High Dimensionality¶
The number of fields in your event. A log with 5 fields has low dimensionality. A wide event with 50+ fields has high dimensionality. More dimensions = more questions you can answer without re-instrumenting.
Tail Sampling¶
Making the sampling decision after the request completes, based on its outcome. This keeps costs manageable while preserving the events that matter:
- Always keep errors — 100% of 500s, exceptions, and failures
- Always keep slow requests — anything above your p99 latency threshold
- Always keep specific users — VIP customers, internal testing accounts
- Randomly sample the rest — happy, fast requests at 1-5%
See architecture#tail-sampling-implementation for code.
Ecosystem¶
| Tool / Project | Role in O11y 2.0 |
|---|---|
| Honeycomb | Pioneer of the paradigm. SaaS platform built on wide events with BubbleUp analysis |
| GreptimeDB | Open-source analytical database purpose-built for wide events. Rust, columnar, disaggregated storage |
| ClickHouse | General-purpose OLAP engine widely used as O11y 2.0 backend (SigNoz, Signoz, ClickStack) |
| OpenTelemetry | Vendor-neutral telemetry collection standard — delivery mechanism, not the solution itself |
| Dash0 | O11y 2.0-aligned platform with native wide event support |
| Nominal | Boris Tane's upcoming platform ("nobody should be on-call in 2026") |
OpenTelemetry won't save you alone
OTel is a protocol and SDK set — it standardizes how telemetry is collected and exported. But it doesn't decide what to log. It doesn't add business context. If you're still thinking in terms of "log statements," you'll just emit bad telemetry in a standardized format.
Misconceptions¶
| Misconception | Reality |
|---|---|
| "Structured logging is the same as wide events" | Structured logging is JSON instead of strings — table stakes. Wide events are a philosophy: one comprehensive event per request with all context attached |
| "We already use OTel, so we're good" | OTel is a delivery mechanism. Most implementations capture bare minimum (span name, duration, status). You must deliberately instrument with business context |
| "This is just tracing with extra steps" | Tracing gives request flow across services. Wide events give context within a service. Ideally, your wide events ARE your trace spans, enriched |
| "Logs are for debugging, metrics are for dashboards" | This distinction is artificial. Wide events power both — query them for debugging, aggregate them for dashboards |
| "High-cardinality data is expensive and slow" | Expensive on legacy logging systems built for low-cardinality string search. Modern columnar databases (ClickHouse, GreptimeDB) are designed for exactly this |
Related Topics¶
- Observability — parent domain
- SigNoz — OpenTelemetry-native platform on ClickHouse
- OpenObserve — Parquet + S3 unified platform
- LGTM Stack — traditional three-pillar stack (the "1.0" approach)

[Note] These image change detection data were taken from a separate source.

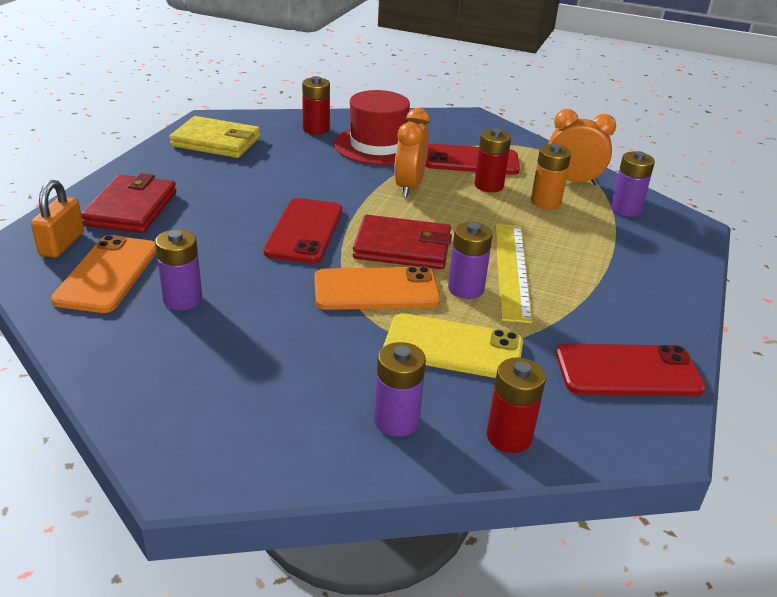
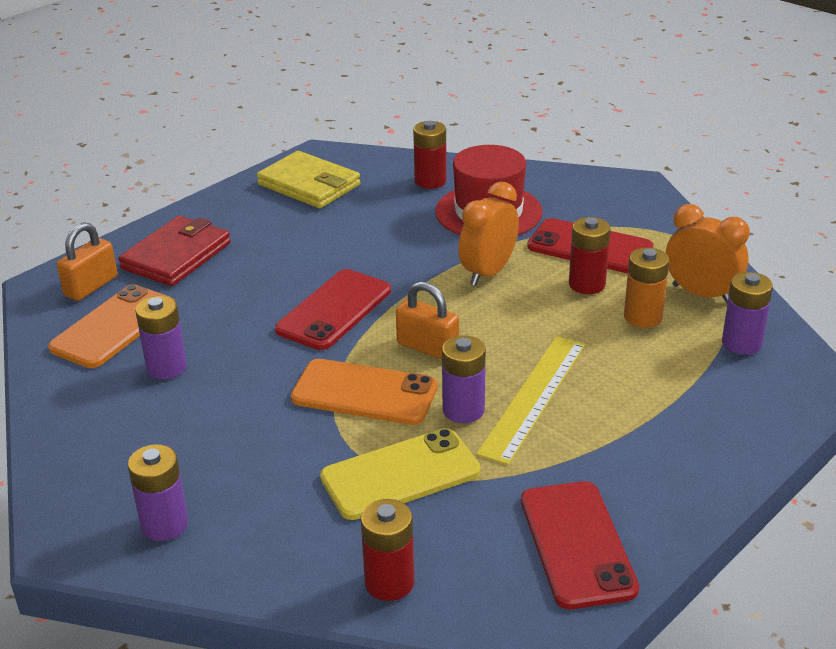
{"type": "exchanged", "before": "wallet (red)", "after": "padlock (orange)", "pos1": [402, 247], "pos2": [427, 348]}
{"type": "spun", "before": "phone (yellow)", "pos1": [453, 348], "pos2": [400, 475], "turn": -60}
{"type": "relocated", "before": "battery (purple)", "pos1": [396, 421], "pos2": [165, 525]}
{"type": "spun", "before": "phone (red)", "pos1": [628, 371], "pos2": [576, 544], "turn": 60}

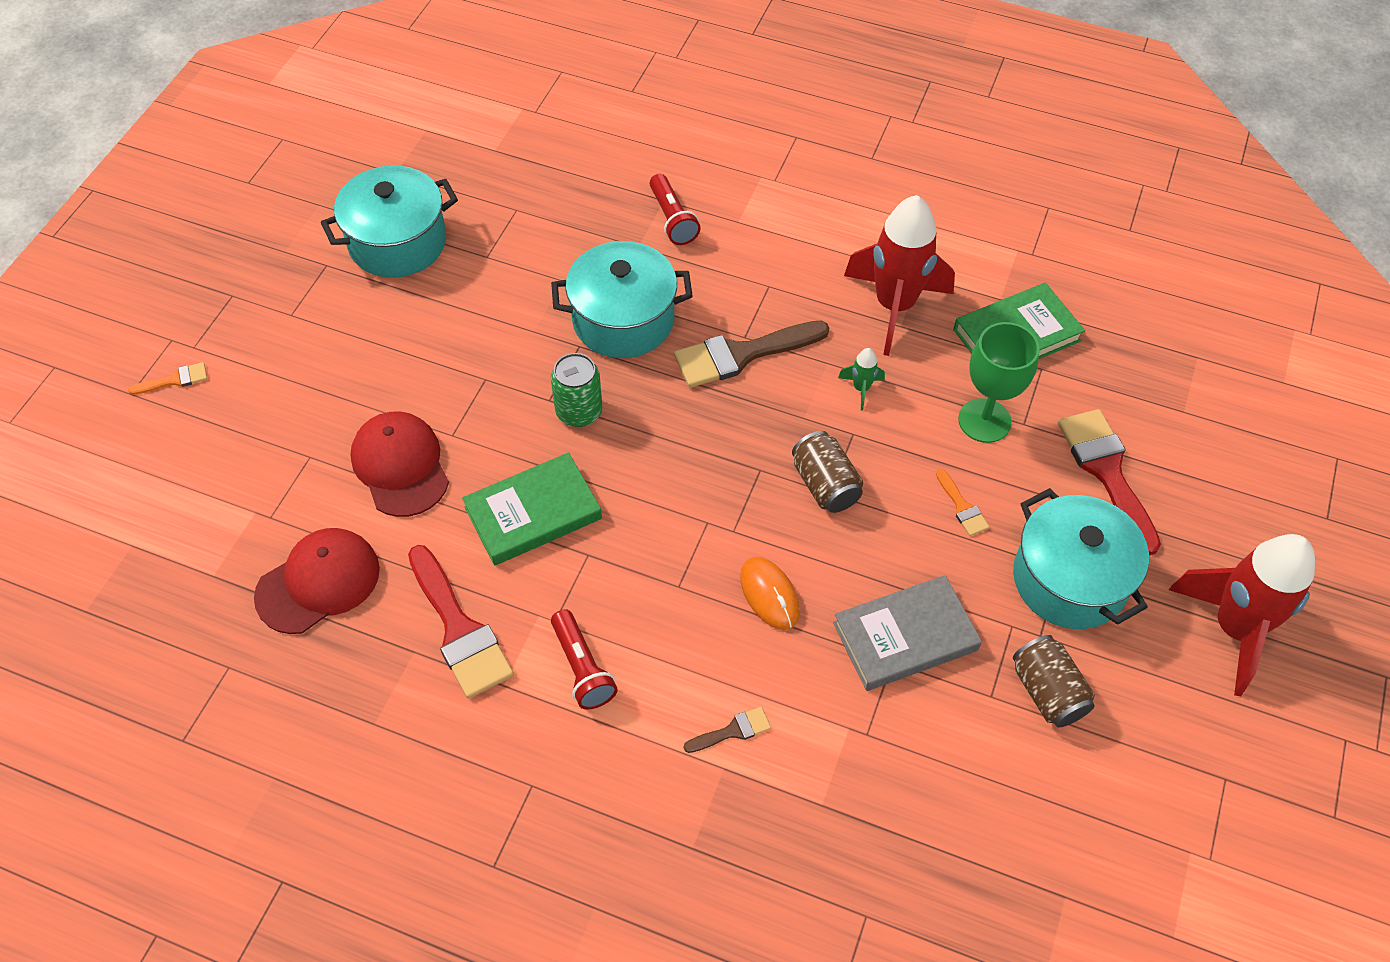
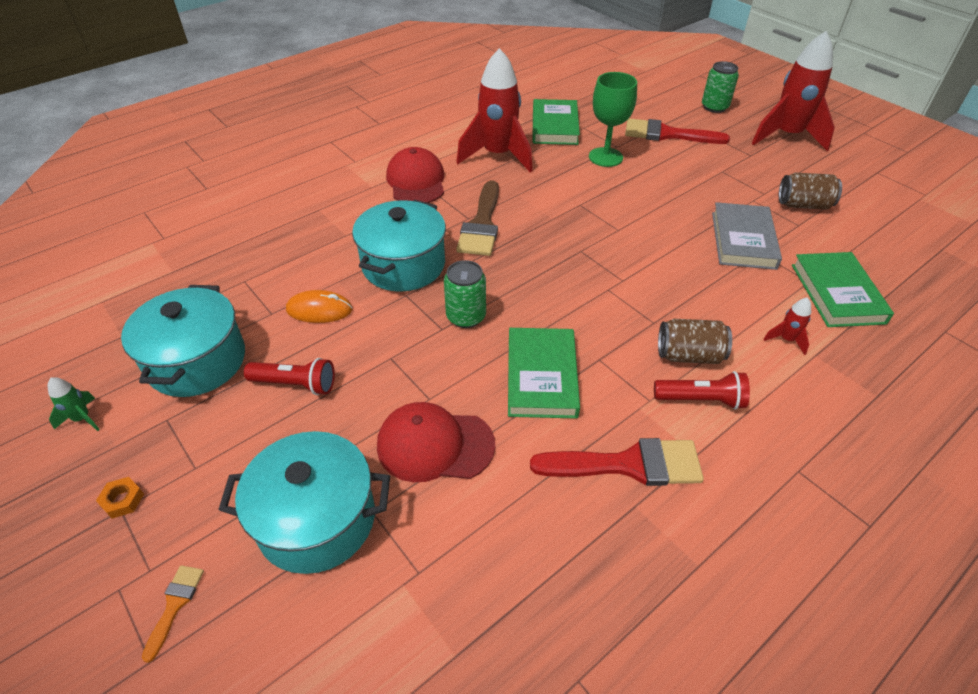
{"type": "relocated", "before": "flashlight (red)", "pos1": [672, 219], "pos2": [295, 384]}
{"type": "relocated", "before": "rocket (green)", "pos1": [861, 388], "pos2": [82, 418]}
{"type": "relocated", "before": "can (brown)", "pos1": [825, 485], "pos2": [689, 355]}
{"type": "missing", "before": "brush (orange)", "pos1": [962, 507]}
{"type": "relocated", "before": "pot (turquoise)", "pos1": [1069, 580], "pos2": [317, 519]}
{"type": "relocated", "before": "cap (red)", "pos1": [318, 582], "pos2": [416, 181]}
{"type": "relocated", "before": "mouse (orange)", "pos1": [769, 594], "pos2": [319, 310]}
{"type": "exchanged", "before": "brush (brown)", "after": "rocket (red)", "pos1": [732, 731], "pos2": [786, 340]}
{"type": "appeared", "after": "can (green)", "pos2": [714, 107]}
{"type": "appeared", "after": "book (green)", "pos2": [837, 293]}
{"type": "appeared", "after": "nut (orange)", "pos2": [122, 500]}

- Coroot — eBPF-based auto-instrumentation
Sources¶
- loggingsucks.com — Boris Tane — definitive practical guide to wide events with implementation patterns, sampling strategies, and misconception debunking
- GreptimeDB: The New Database for Observability 2.0 — database requirements for O11y 2.0 (columnar storage, disaggregated compute, backward-compat)

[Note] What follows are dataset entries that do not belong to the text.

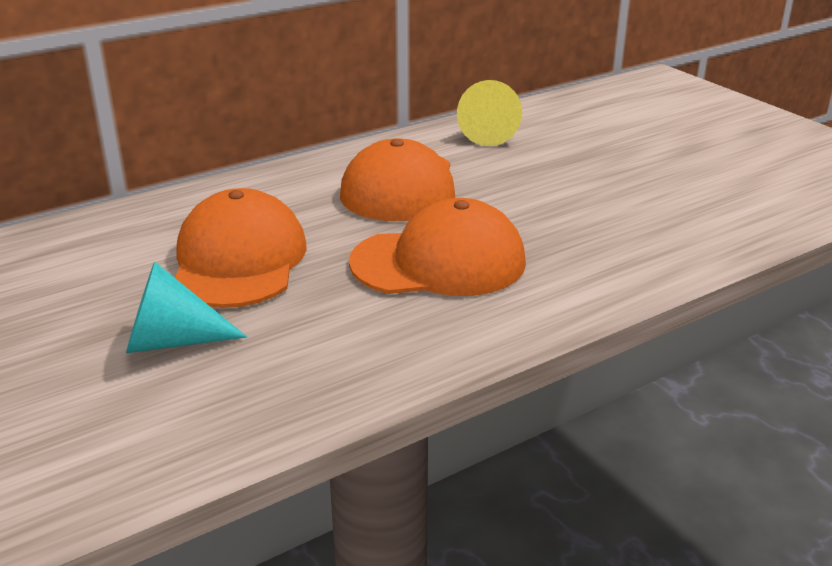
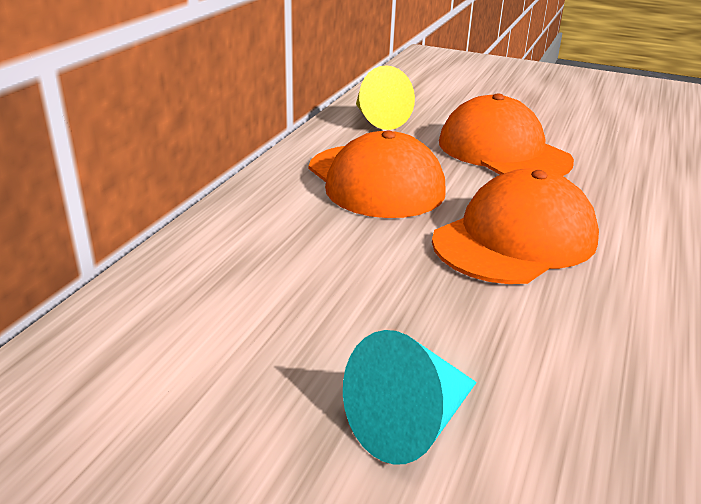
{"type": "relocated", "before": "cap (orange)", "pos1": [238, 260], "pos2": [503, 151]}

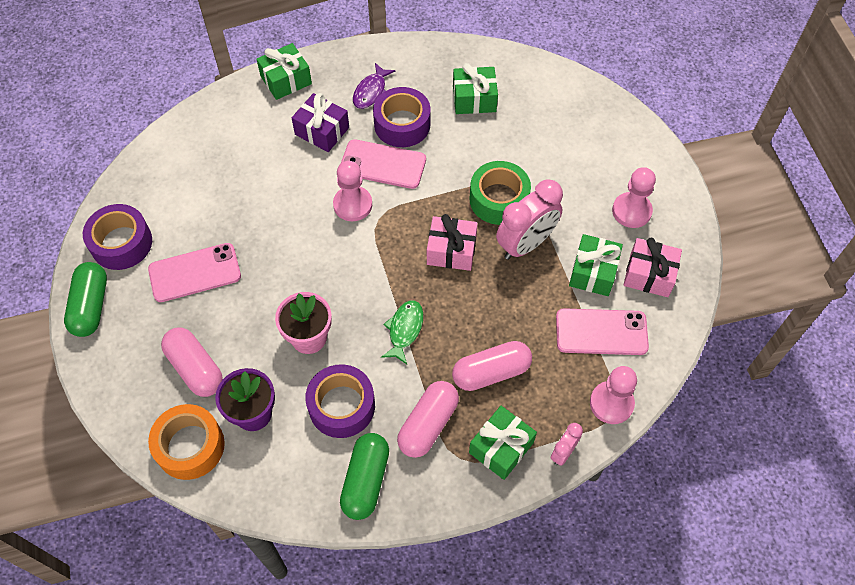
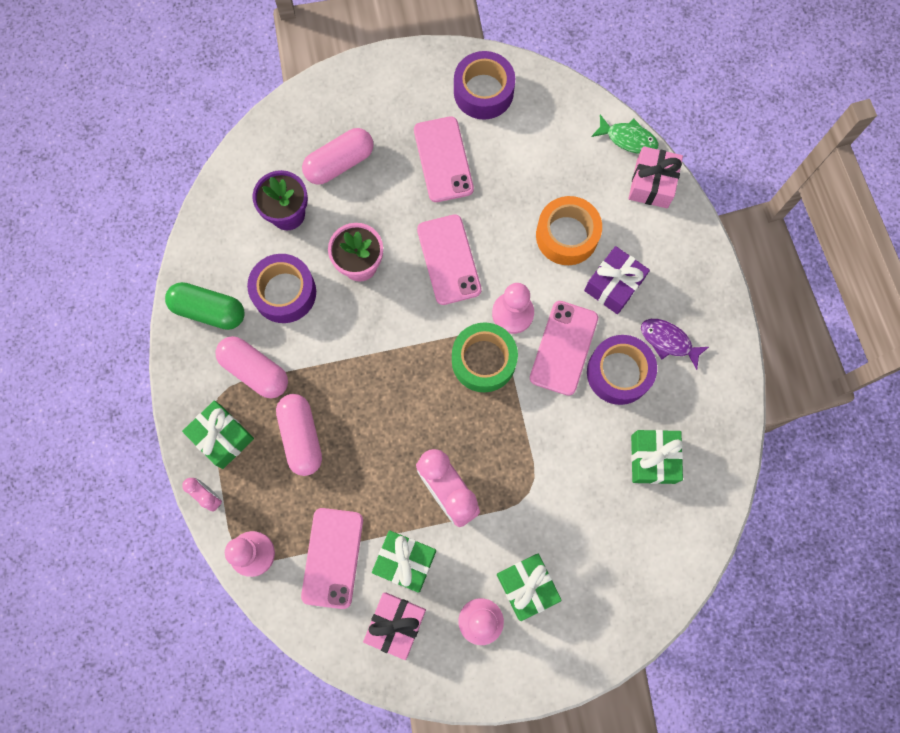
{"type": "relocated", "before": "gift (green)", "pos1": [286, 80], "pos2": [527, 586]}
{"type": "relocated", "before": "tape (green)", "pos1": [498, 199], "pos2": [483, 360]}
{"type": "relocated", "before": "gift (pink)", "pos1": [451, 251], "pos2": [652, 183]}
{"type": "missing", "before": "capsule (green)", "pos1": [91, 306]}
{"type": "relocated", "before": "fish (green)", "pos1": [404, 330], "pos2": [628, 139]}
{"type": "relocated", "before": "tape (orange)", "pos1": [190, 446], "pos2": [567, 235]}
{"type": "appeared", "after": "phone (pink)", "pos2": [448, 260]}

- Observability 2.0 — Honeycomb — Charity Majors' original framing
- The Three Pillars are a Lie — charity.wtf — critique of the pillar model as vendor marketing
- Observability 2.0 — SUSE — industry overview
- Wide Events — Charity Majors — structured events philosophy
- Canonical Log Lines — Stripe — origin of the canonical log line pattern
Questions¶
- How do organizations migrate incrementally from 1.0 to 2.0 without a "big bang" rewrite of their observability stack?
- At what scale does tail sampling accuracy become a concern — can 1% sampling reliably represent the full request distribution?
- Will O11y 2.0 databases (GreptimeDB, ClickHouse) converge on a common query interface, or will PromQL/SQL/TraceQL fragmentation persist?
- How does O11y 2.0 interact with AI-powered root cause analysis — does the richer event context make LLM-based debugging significantly more effective?
- What is the real-world storage cost comparison between a three-pillar stack and a unified wide-event store at 100K events/sec?